Social Media Wins Big on Election Day


By Bob Speyer, Web Success Team

Races were won and lost on election day, but arguably the biggest winner was Social Media. It once again proved to be an invaluable medium to inform and influence voters.

Vote Badge

Social Media’s Big Four

Twitter, Facebook, Google and Foursquare enlisted election widgets and services on their pages to engage voter participation and inform them about the candidate’s positions.Facebook placed an online vote counter at the top of a user’s feed to click and then awarded them an “I voted” badge to use as a profile picture. There was over 5 million registered clicks and counting! It also had a link to a Google-driven polling location center.

Twitter wanted to document voter experience and used the #votereport hashtag. All data was then collected on that also featured Google maps.

Foursquare also offered an “I Voted” badge when they checked in to their polling place.

Google aided voters by launching a link on its homepage to find their polling place. They also featured a list of most searched politicians with California gubernatorial candidate Meg Whitman as number one, followed by Nevada Senator Harry Reid and Kentucky senate candidate Rand Paul. (Note: only Paul won!)

On pre-election day, the social media was actively sharing candidate opinions and positions, reviews of each candidate and discussion of hot button issues, like California’s Proposition 19 on legalizing marijuana (also lost).

The British Are Voting

Not just a U.S. election phenomena, social media impacted the general election in Great Britain last May.

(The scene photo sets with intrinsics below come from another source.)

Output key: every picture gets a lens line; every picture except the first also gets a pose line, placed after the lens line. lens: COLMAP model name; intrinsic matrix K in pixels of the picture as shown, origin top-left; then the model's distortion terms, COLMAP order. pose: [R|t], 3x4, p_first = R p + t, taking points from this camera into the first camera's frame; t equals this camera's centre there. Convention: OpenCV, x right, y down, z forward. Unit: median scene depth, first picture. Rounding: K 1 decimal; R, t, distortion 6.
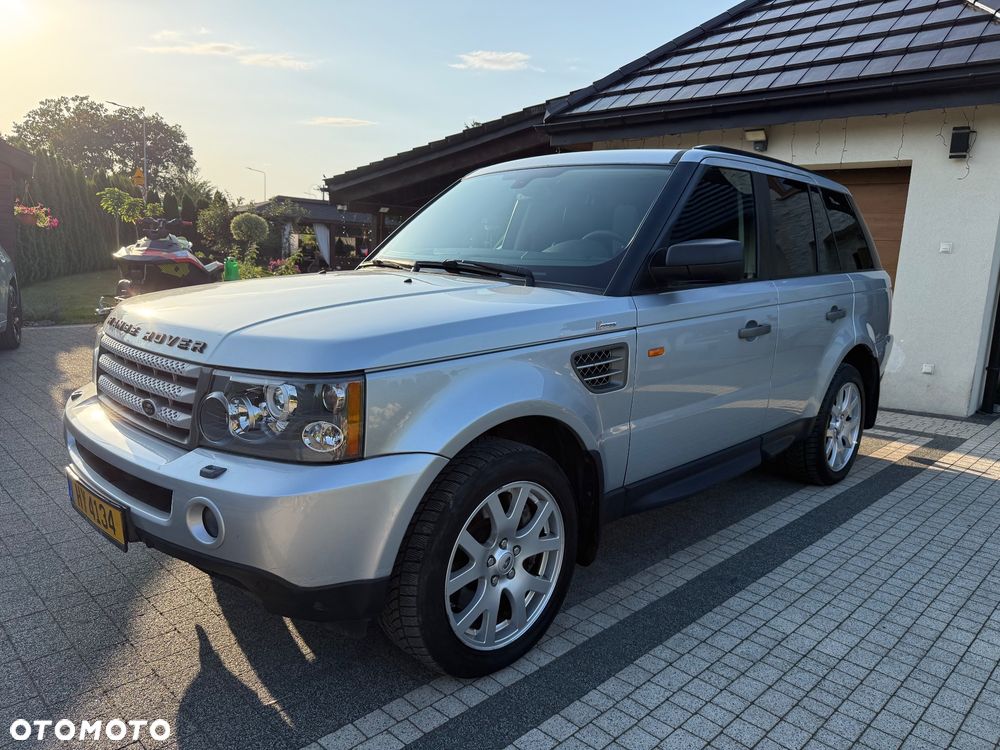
lens RADIAL K [[708.3, 0, 504.2], [0, 708.3, 376.9], [0, 0, 1]] dist [0.031252, -0.039905]
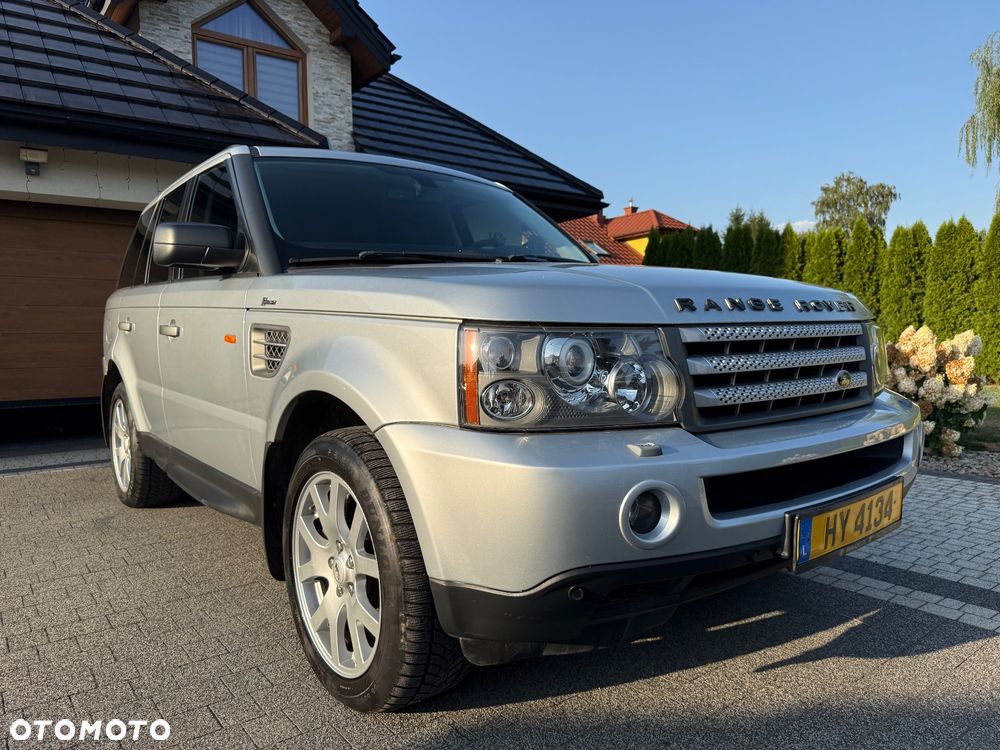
lens RADIAL K [[708.3, 0, 497.8], [0, 708.3, 381.1], [0, 0, 1]] dist [0.031252, -0.039905]
pose [[0.125627, -0.107836, 0.986199, -1.056233], [0.201423, 0.976143, 0.081078, -0.085142], [-0.971415, 0.188458, 0.144351, 0.947363]]
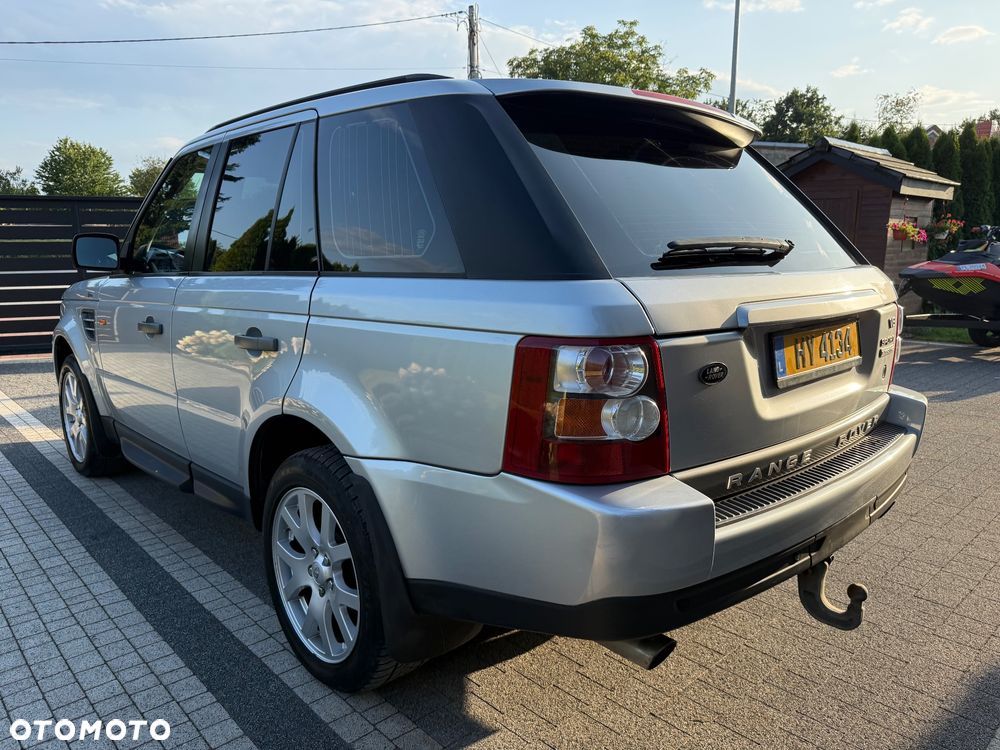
lens RADIAL K [[708.3, 0, 503.5], [0, 708.3, 379.4], [0, 0, 1]] dist [0.031252, -0.039905]
pose [[-0.030258, 0.151389, -0.988011, 1.385471], [-0.180462, 0.971393, 0.154369, -0.246413], [0.983116, 0.182970, -0.002072, 1.605579]]
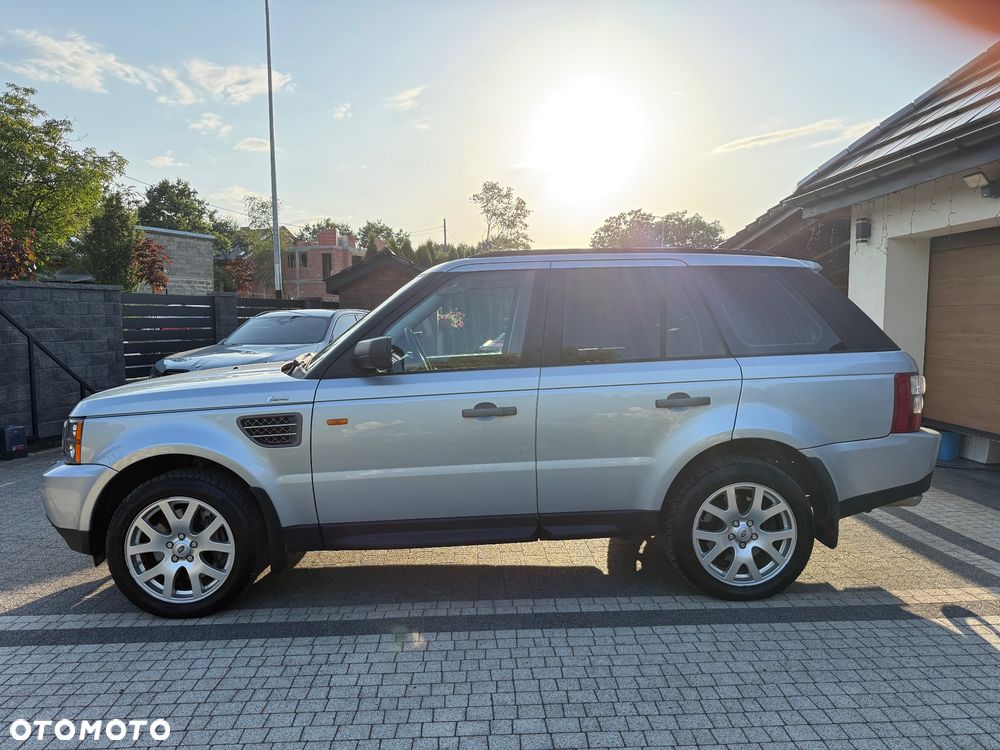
lens RADIAL K [[708.3, 0, 497.2], [0, 708.3, 380.8], [0, 0, 1]] dist [0.031252, -0.039905]
pose [[0.732106, 0.010604, -0.681108, 1.213258], [-0.084795, 0.993521, -0.075676, -0.033878], [0.675892, 0.113157, 0.728262, 0.222812]]
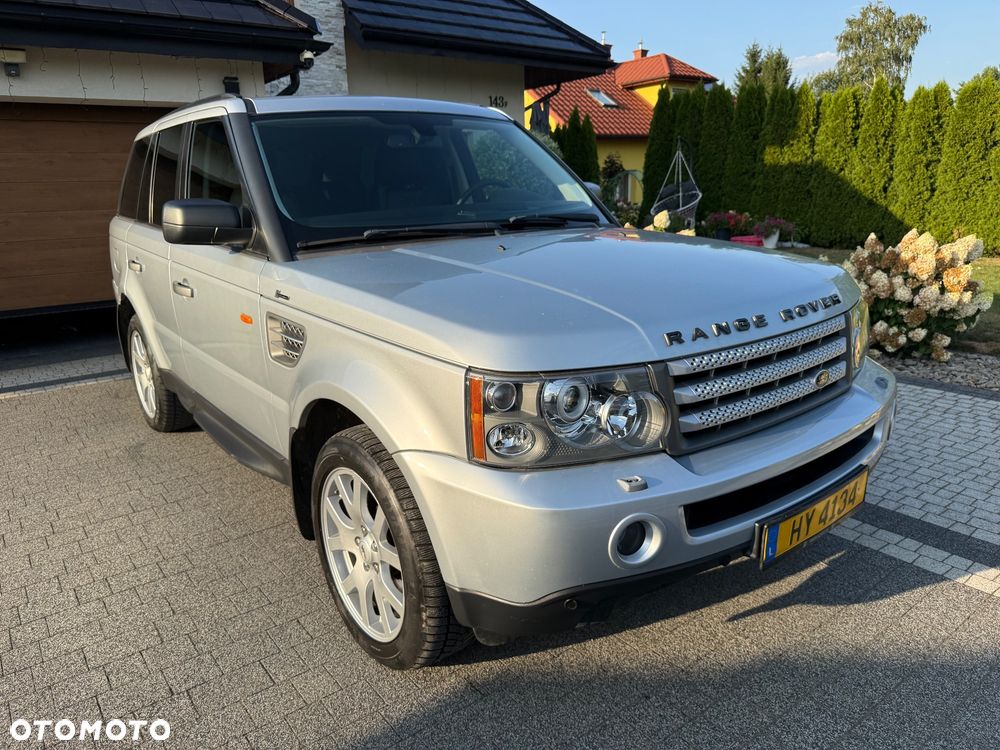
lens RADIAL K [[708.3, 0, 497.7], [0, 708.3, 377.8], [0, 0, 1]] dist [0.031252, -0.039905]
pose [[0.127339, -0.303924, 0.944148, -1.078501], [0.216730, 0.937420, 0.272528, -0.234258], [-0.967891, 0.169922, 0.185239, 0.912741]]
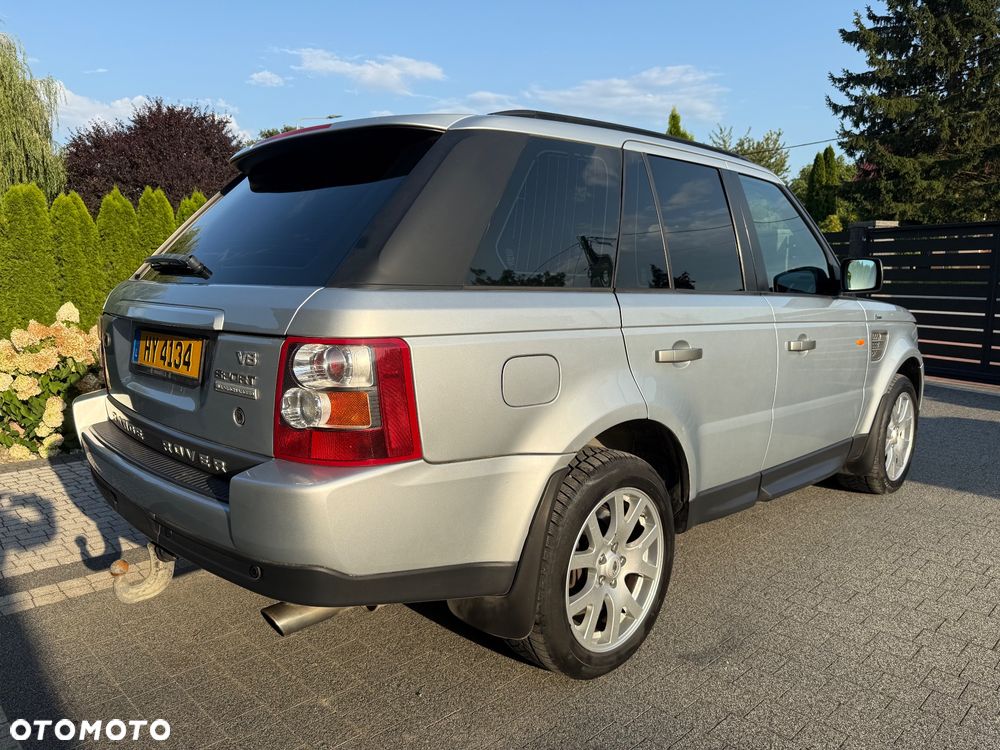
lens RADIAL K [[708.3, 0, 492.7], [0, 708.3, 379.0], [0, 0, 1]] dist [0.031252, -0.039905]
pose [[-0.999118, -0.041749, 0.004395, 0.378771], [-0.038072, 0.945232, 0.324170, -0.448450], [-0.017688, 0.323717, -0.945989, 2.583902]]
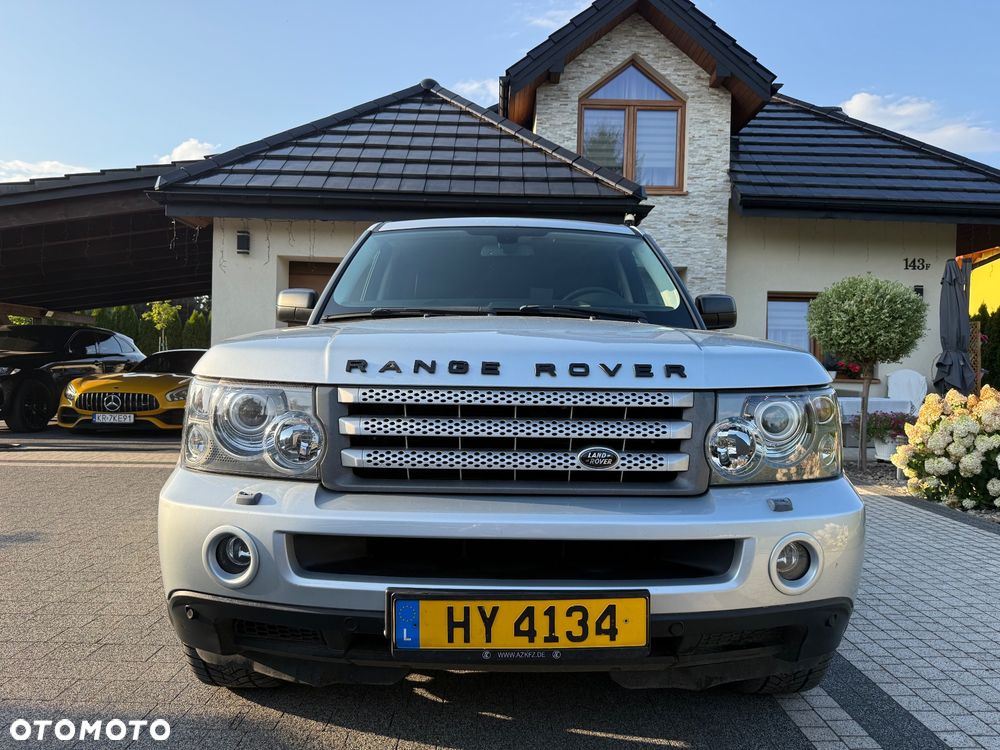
lens RADIAL K [[708.3, 0, 500.9], [0, 708.3, 380.9], [0, 0, 1]] dist [0.031252, -0.039905]
pose [[0.703472, -0.038218, 0.709694, -0.804914], [0.136519, 0.987225, -0.082159, 0.006799], [-0.697488, 0.154683, 0.699703, 0.390643]]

A recent study conducted by Reuters Institute for the Study of Journalism showed how it affected 18-24 year olds as reported in the PressGazette.  The study found 97% of that age group used social media to discuss the election, share information and participated in polls. It also stated that most of their political information was garnered online rather than through the print or broadcast media. Also voter registration was impacted through Facebook ads where some 250,000 UK young adults registered to vote online.

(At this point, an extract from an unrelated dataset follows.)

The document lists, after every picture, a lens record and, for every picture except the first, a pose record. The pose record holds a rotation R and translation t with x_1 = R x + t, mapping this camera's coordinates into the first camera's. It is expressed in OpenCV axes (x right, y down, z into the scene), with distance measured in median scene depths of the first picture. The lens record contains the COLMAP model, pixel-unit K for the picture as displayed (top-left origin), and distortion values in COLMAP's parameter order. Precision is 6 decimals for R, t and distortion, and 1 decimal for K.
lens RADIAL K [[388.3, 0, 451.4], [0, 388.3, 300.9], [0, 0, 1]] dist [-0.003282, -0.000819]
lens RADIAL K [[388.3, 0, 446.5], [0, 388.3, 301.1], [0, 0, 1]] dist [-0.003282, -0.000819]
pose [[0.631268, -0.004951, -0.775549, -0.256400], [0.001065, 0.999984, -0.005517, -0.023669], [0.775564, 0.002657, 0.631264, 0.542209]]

This research showed how social media influenced young adults to become more informed and engaged in the voting process. The more eligible voters, the higher the turnout, the more people have a say in their government. That’s democracy at its best. Young UK voters blogged, tweeted and participated in online chat rooms to discuss their views.

And the Winner Is…

In conclusion, social media’s real-time feedback added a new dimension to a predictable election season. Social media in turn fed the mainstream media and invigorated the entire process. In the end, everybody won (even those who lost the election).